This afternoon, in advance of the snow apocalypse that is supposed to consume eastern Virginia, the Senate will come into session and Democrats will seek to do what might appear to be against the rules: take over the place.
After 2011?s Senate races put the body at 20-20, Democrats said Republicans should share power because the voters had elected equal numbers of senators from each party. They said power-sharing would be only fair, and they even sued over some of those issues. In the end, the Democrats largely failed — Republicans used then-Lt. Gov. Bill Bolling’s vote to organize to hold the majority and push through operational rules and committee assignments that benefited the Republicans.

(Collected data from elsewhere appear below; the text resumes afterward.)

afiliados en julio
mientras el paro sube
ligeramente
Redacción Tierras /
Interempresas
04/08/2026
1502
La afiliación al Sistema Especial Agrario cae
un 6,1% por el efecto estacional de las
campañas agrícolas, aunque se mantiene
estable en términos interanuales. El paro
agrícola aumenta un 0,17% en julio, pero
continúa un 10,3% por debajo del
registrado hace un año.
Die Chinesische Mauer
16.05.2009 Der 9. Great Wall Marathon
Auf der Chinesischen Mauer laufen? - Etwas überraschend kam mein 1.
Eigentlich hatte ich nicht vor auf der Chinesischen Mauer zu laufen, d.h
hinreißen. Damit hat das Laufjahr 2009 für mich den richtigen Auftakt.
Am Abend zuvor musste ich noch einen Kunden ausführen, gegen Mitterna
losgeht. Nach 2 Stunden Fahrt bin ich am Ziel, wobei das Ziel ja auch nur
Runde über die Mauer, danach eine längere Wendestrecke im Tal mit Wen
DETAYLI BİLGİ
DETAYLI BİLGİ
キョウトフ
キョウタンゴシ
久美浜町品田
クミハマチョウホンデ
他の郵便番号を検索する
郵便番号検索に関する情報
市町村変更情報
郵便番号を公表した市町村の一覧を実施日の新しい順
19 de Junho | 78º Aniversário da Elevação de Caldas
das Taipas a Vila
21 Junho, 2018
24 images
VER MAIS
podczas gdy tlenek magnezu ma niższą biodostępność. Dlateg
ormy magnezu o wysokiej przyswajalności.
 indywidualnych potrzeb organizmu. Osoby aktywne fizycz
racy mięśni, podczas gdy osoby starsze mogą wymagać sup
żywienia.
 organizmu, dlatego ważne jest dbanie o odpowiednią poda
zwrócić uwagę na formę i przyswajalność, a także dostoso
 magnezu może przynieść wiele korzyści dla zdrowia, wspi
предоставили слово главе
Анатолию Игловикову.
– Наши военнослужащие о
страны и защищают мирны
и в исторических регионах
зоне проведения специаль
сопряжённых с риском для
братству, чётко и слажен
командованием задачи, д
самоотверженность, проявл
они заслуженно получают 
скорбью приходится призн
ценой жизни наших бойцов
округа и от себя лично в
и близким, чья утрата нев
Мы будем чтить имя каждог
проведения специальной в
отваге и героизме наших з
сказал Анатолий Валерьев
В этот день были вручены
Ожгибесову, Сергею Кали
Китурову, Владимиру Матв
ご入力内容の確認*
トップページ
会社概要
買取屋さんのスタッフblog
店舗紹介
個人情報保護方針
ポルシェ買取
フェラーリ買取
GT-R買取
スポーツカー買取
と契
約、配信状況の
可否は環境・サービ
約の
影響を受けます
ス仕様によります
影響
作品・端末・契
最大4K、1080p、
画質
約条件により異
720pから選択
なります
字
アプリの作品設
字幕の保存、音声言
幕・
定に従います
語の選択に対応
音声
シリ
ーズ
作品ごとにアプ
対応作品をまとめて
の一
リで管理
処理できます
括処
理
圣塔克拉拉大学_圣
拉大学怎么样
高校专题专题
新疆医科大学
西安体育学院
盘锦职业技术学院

Republicans now say those rules were supposed to stay in effect for all four years of this Senate term, and that a two-thirds vote is needed to overturn them. But Democrats are unlikely to care. Taking power and control of committees won’t necessarily help Democrats entice the Republican-led House to approve Democratic agenda items, but it would allow them to thwart conservative legislation coming from the House.
I’ve been told there are ways around the two-thirds rule and we’ll see if Democrats employ them. I strongly suspect they will, and that after some throat clearing, Dick Saslaw will have his majority leader name tag back, and committee gavels will be in Democratic hands.
If you are so inclined, you can watch the floor proceedings here.
And as I’ve written before, this puts Medicaid expansion back on the table.
The betting window (purely for entertainment purposes) is open on whether the 2014 session goes into overtime.